Look below for lines that hold the string "LIST" and copy each one.

### DATA EXTRACT

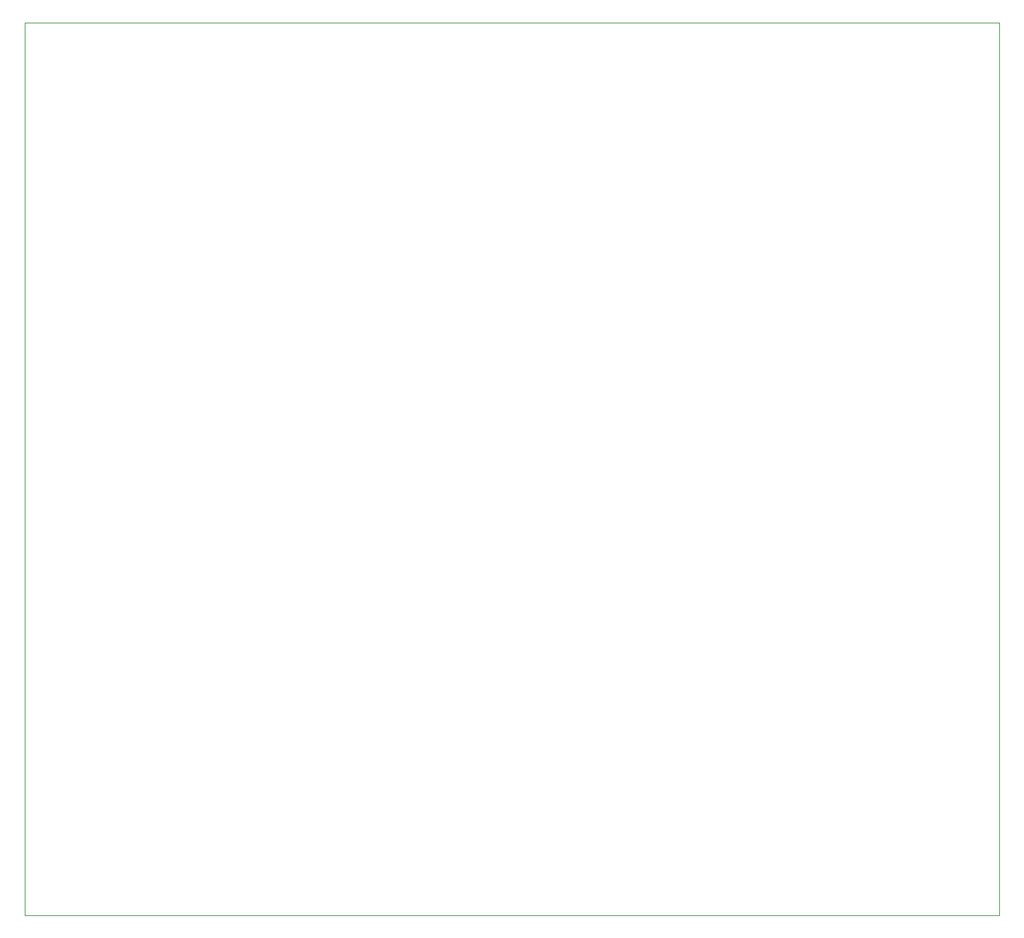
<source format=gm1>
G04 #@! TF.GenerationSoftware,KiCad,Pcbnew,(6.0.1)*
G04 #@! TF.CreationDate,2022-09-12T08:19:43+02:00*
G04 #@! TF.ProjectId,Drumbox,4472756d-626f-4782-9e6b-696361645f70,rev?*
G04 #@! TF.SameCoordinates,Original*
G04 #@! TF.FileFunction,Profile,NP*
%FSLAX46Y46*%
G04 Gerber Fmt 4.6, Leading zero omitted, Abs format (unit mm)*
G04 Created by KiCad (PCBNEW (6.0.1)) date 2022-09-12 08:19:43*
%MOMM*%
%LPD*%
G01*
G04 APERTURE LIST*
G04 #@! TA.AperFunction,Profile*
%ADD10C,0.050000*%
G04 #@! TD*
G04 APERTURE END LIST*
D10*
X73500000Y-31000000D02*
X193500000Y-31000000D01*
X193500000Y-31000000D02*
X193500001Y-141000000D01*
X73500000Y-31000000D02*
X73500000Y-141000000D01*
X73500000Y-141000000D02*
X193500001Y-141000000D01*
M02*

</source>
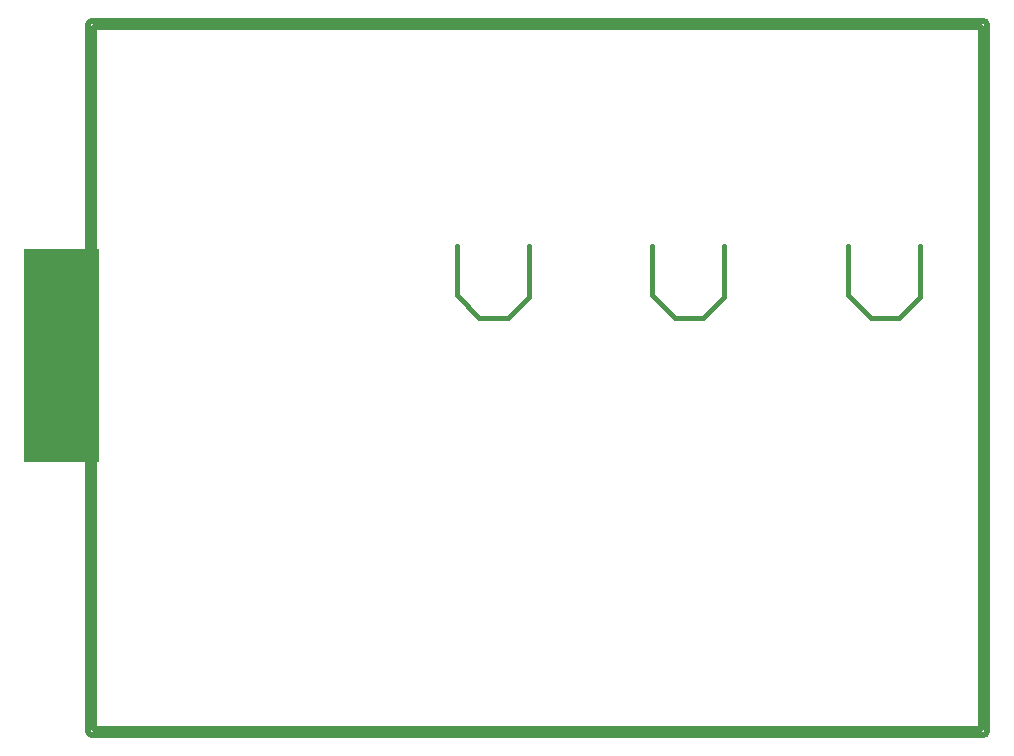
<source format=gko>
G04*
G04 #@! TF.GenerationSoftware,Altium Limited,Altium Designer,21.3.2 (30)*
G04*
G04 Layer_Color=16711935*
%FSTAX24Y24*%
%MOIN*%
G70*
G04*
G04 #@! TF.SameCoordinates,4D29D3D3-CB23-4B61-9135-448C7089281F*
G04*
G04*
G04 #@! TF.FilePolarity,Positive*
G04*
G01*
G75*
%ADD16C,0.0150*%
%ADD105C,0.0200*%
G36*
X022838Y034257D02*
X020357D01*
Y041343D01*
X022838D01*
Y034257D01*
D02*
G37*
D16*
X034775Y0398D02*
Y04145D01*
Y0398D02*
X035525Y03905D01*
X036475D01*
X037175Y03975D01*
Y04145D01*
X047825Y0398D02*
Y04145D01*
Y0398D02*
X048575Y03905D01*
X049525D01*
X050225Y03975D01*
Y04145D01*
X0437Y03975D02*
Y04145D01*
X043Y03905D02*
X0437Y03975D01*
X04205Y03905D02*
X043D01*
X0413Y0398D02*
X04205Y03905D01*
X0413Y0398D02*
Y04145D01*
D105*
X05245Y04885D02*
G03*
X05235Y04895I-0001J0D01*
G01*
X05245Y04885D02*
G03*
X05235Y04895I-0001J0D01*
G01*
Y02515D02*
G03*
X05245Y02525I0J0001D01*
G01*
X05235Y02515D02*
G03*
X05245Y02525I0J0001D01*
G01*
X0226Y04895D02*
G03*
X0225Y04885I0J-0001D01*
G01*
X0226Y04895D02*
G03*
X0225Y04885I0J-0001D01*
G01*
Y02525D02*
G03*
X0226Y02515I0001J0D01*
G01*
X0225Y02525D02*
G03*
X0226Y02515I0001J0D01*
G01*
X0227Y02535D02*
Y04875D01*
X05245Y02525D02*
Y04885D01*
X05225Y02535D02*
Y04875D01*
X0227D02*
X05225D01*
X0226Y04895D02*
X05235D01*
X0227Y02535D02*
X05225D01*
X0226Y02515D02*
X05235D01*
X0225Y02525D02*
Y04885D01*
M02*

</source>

######

- WRITTEN REPLY
G04 APERTURE LIST*
G04 APERTURE END LIST*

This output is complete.